As someone who has spent my life moving, I’ve learned a thing or two about place. A few years ago, I wrote a post called “cooking acoustics,” which was about the power of the room when it comes to baking bread. Many years before that, I remember a conversation with Rhealene Stewart, who was the organist at University Baptist Church most of my life. She was there when the church moved into the “big sanctuary” and used to talk about how the room changed the people. “We became more formal from the very first service,” she said, “not because we talked about it or decided to do it, but just because we moved from church in the Fellowship Hall to church in a room with stained glass windows and a pipe organ.” Church acoustics.
Ginger and I have lived in seven residences in our marriage. In each one, we have developed traditions that were site specific, not because we were intentional about leaving them behind as we moved but because a different space offered different “marriage acoustics,” if you will. In Marshfield, the set up in our living room with a u-shaped couch turned, somehow, into our putting a futon mattress down on the floor – we called it the palette – and sleeping there from Thanksgiving to Christmas (or New Year’s). It was one of our favorite things. We moved to Durham and the living room was neither big enough for the couch or a mattress. When Thanksgiving came, we just didn’t do it, and remarked to each other of the passing of the ritual but the futon seemed to belong in Marshfield in a way it didn’t find a home here in Durham.
So as I stood in what will be my room, which tonight is filled with furniture to be placed and boxes to be unpacked, I wondered what the school acoustics will be. The traffic patterns between classes will change, how the rooms are set up will be different, the options I have in teaching are increased. Also, there are more windows, it feels like there is more space, and the building is located in a much more populated area (with a bakery next door!). I have to learn a new route to and from school and figure out a new time to leave each day to get there on time.

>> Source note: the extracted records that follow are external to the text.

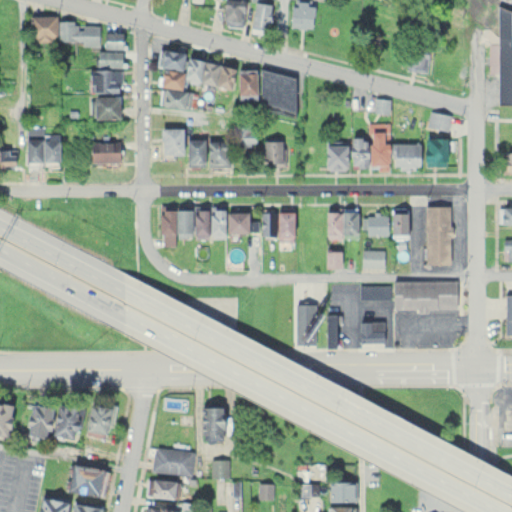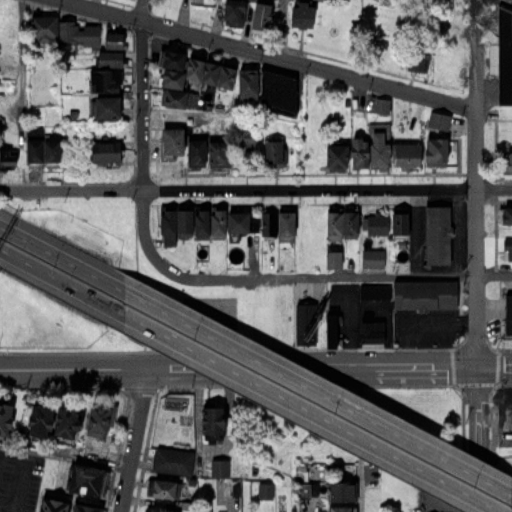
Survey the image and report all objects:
building: (204, 6)
building: (229, 11)
building: (299, 13)
building: (258, 15)
road: (279, 27)
building: (61, 29)
building: (110, 42)
road: (272, 53)
road: (21, 54)
building: (416, 56)
building: (108, 57)
building: (501, 60)
road: (479, 77)
building: (103, 79)
building: (234, 81)
building: (102, 106)
building: (394, 110)
building: (438, 119)
road: (143, 133)
building: (242, 134)
building: (191, 147)
building: (37, 148)
building: (102, 150)
building: (272, 151)
building: (354, 151)
building: (419, 152)
building: (506, 160)
road: (3, 188)
road: (258, 188)
building: (504, 214)
building: (224, 221)
building: (339, 222)
building: (386, 222)
building: (436, 234)
road: (478, 236)
building: (506, 248)
road: (57, 255)
building: (373, 258)
road: (334, 273)
road: (55, 278)
building: (414, 293)
building: (507, 313)
building: (368, 331)
road: (256, 363)
traffic signals: (477, 363)
road: (313, 389)
road: (307, 410)
building: (98, 417)
building: (49, 418)
building: (210, 421)
road: (359, 436)
road: (478, 437)
road: (135, 439)
building: (172, 459)
building: (219, 466)
building: (83, 477)
building: (159, 486)
building: (340, 488)
building: (48, 504)
building: (81, 507)
building: (337, 507)
building: (158, 508)
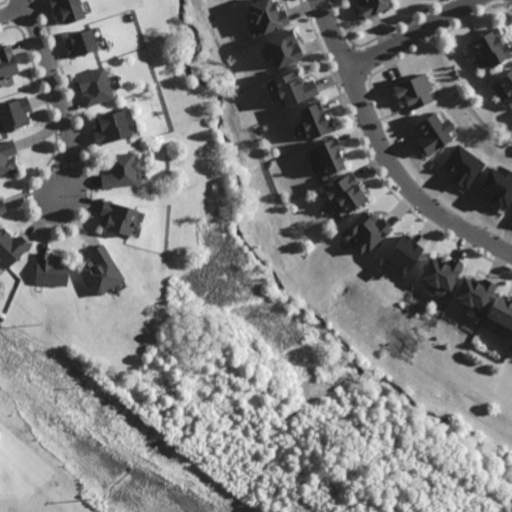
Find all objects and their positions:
building: (373, 6)
building: (373, 7)
building: (67, 9)
building: (67, 9)
building: (273, 12)
road: (15, 14)
building: (267, 16)
road: (408, 34)
building: (80, 42)
building: (79, 43)
building: (493, 47)
building: (283, 48)
building: (491, 48)
building: (7, 62)
building: (7, 64)
building: (94, 86)
building: (505, 86)
building: (93, 87)
building: (294, 88)
building: (294, 88)
building: (416, 88)
building: (504, 88)
building: (414, 91)
road: (59, 96)
building: (14, 113)
building: (15, 113)
building: (312, 121)
building: (313, 121)
building: (111, 127)
building: (112, 127)
building: (434, 133)
road: (383, 151)
building: (326, 156)
building: (328, 156)
building: (7, 157)
building: (7, 157)
building: (463, 167)
building: (121, 170)
building: (120, 171)
building: (498, 189)
building: (345, 192)
building: (2, 206)
building: (2, 207)
building: (118, 217)
building: (117, 218)
building: (364, 231)
building: (11, 246)
building: (11, 247)
building: (403, 255)
building: (51, 269)
building: (50, 270)
building: (101, 270)
building: (100, 271)
building: (442, 273)
building: (440, 275)
building: (477, 290)
building: (474, 292)
building: (500, 311)
building: (501, 311)
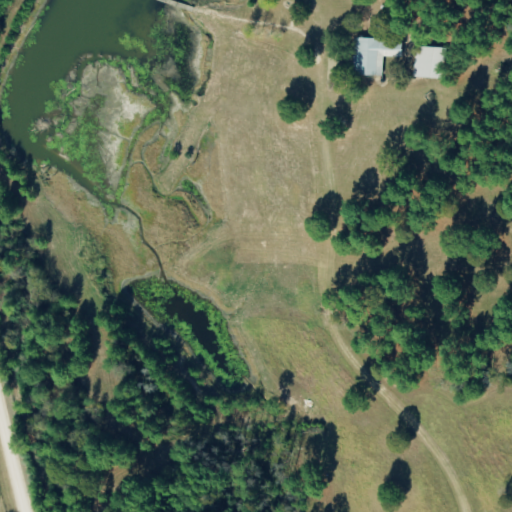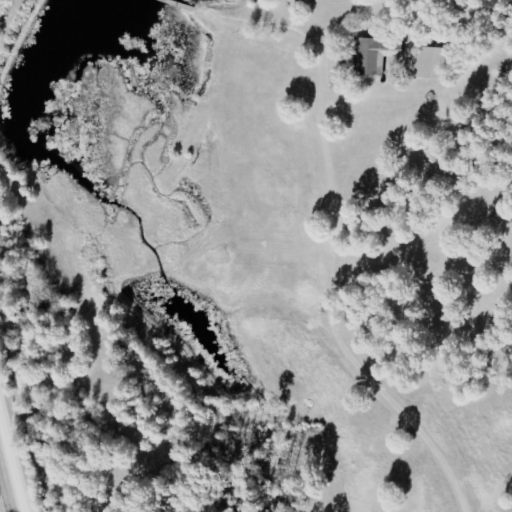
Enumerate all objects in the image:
building: (373, 54)
building: (428, 62)
road: (18, 465)
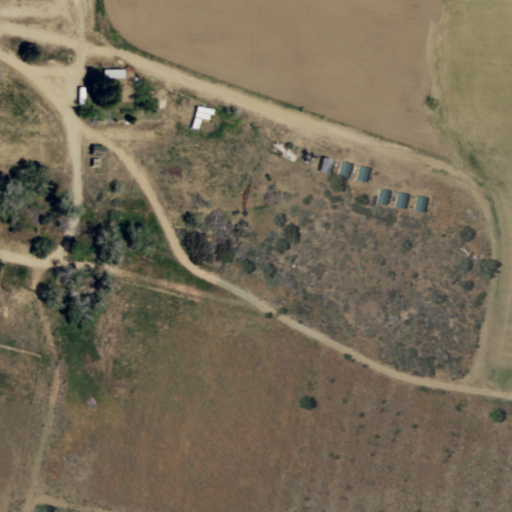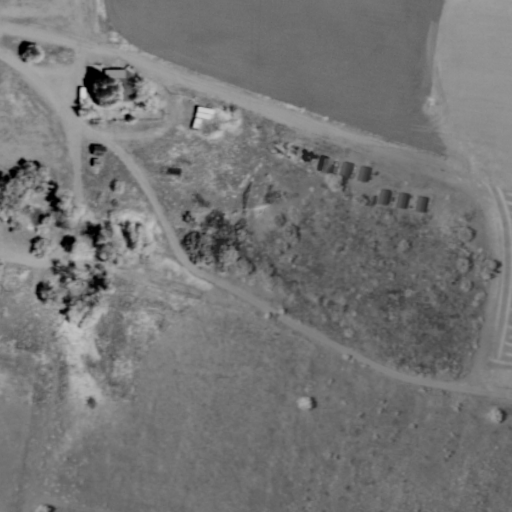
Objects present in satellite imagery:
road: (42, 34)
road: (82, 66)
road: (40, 73)
building: (118, 87)
building: (96, 149)
building: (323, 164)
building: (342, 169)
building: (360, 172)
building: (381, 196)
building: (399, 199)
building: (418, 203)
road: (73, 224)
crop: (283, 283)
road: (492, 321)
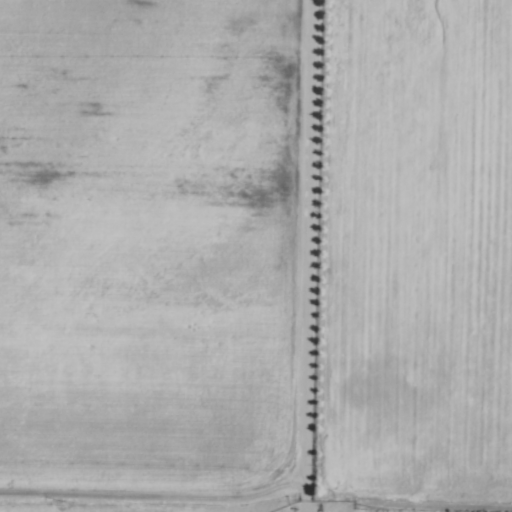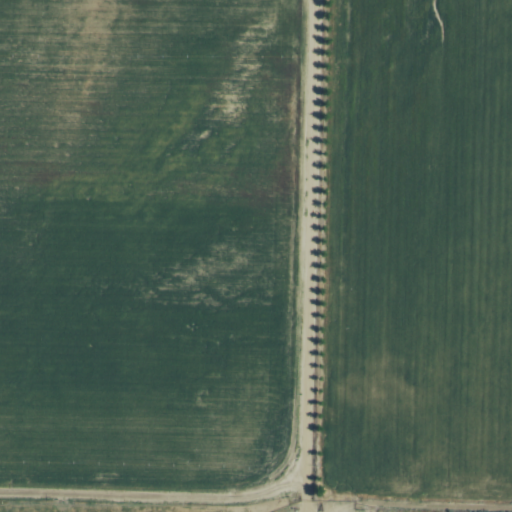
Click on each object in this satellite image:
road: (312, 256)
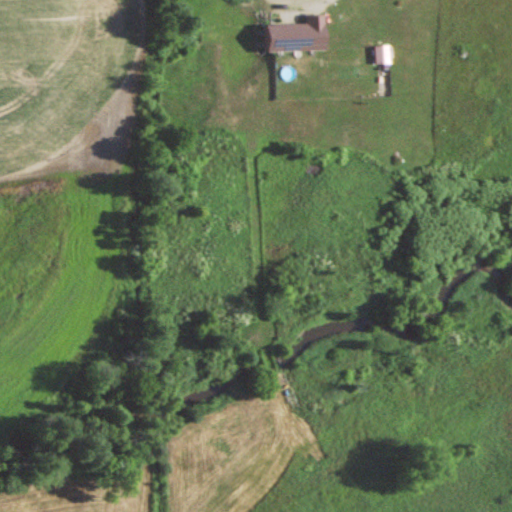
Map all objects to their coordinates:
building: (293, 38)
crop: (68, 84)
crop: (188, 463)
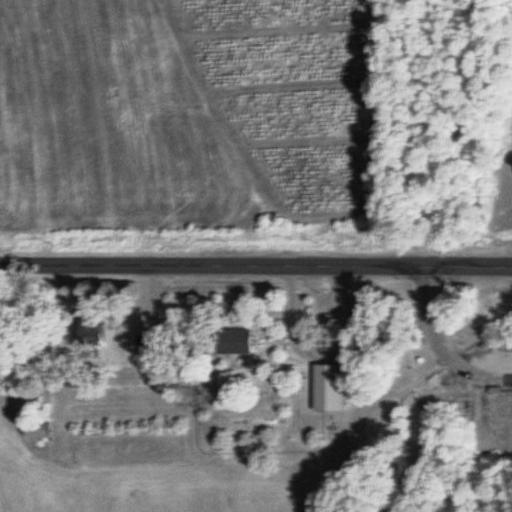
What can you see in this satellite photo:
road: (256, 263)
building: (229, 341)
building: (324, 388)
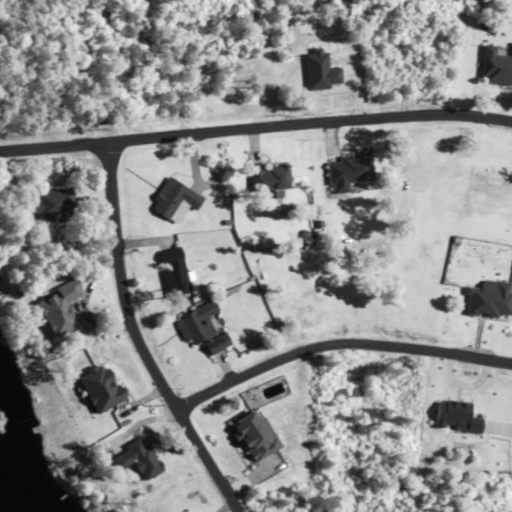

As I drove home this afternoon thinking about the day, I began to think about Durham’s acoustics and the resonance my life is finding here. Part of what has shaped me here is missing Massachusetts, and the grief is not the whole range of feelings. The sanctuary at our church here is a small A-framed building that is wood and brick on the inside. I love to sing in the sanctuary because of the way my voice expands in the space. It feels effortless to me. I can feel my throat relax, my muscles ease, and I become connected to the room rather than someone just standing in the middle of it. Walking the street of this city feels the same way. Connected.
Lent reminds me that there are liturgical acoustics as well. These are days of focus and forgiveness, of preparation and intentionality. Eastertide rolls in as the stone rolls away and bursts in our hearts like a big bass drum. Pentecost is Snoopy dancing in the leaves. Lenten acoustics for me thrive on resonance and memory in much the same way I can hear a song I love but have not heard in years and the melody comes up from inside of me out of muscle memory bringing with it not only words and music but the sights and smells and feelings and faces of all the times I have heard or sung that song.
I remember buying the record as a sophomore at Paschal High School in Fort Worth — 1971. Tonight, some forty years later, it swam to the surface on this spring night as I write about the acoustics of place because I’ve been packing boxes once again. What reverberates most is the gratitude.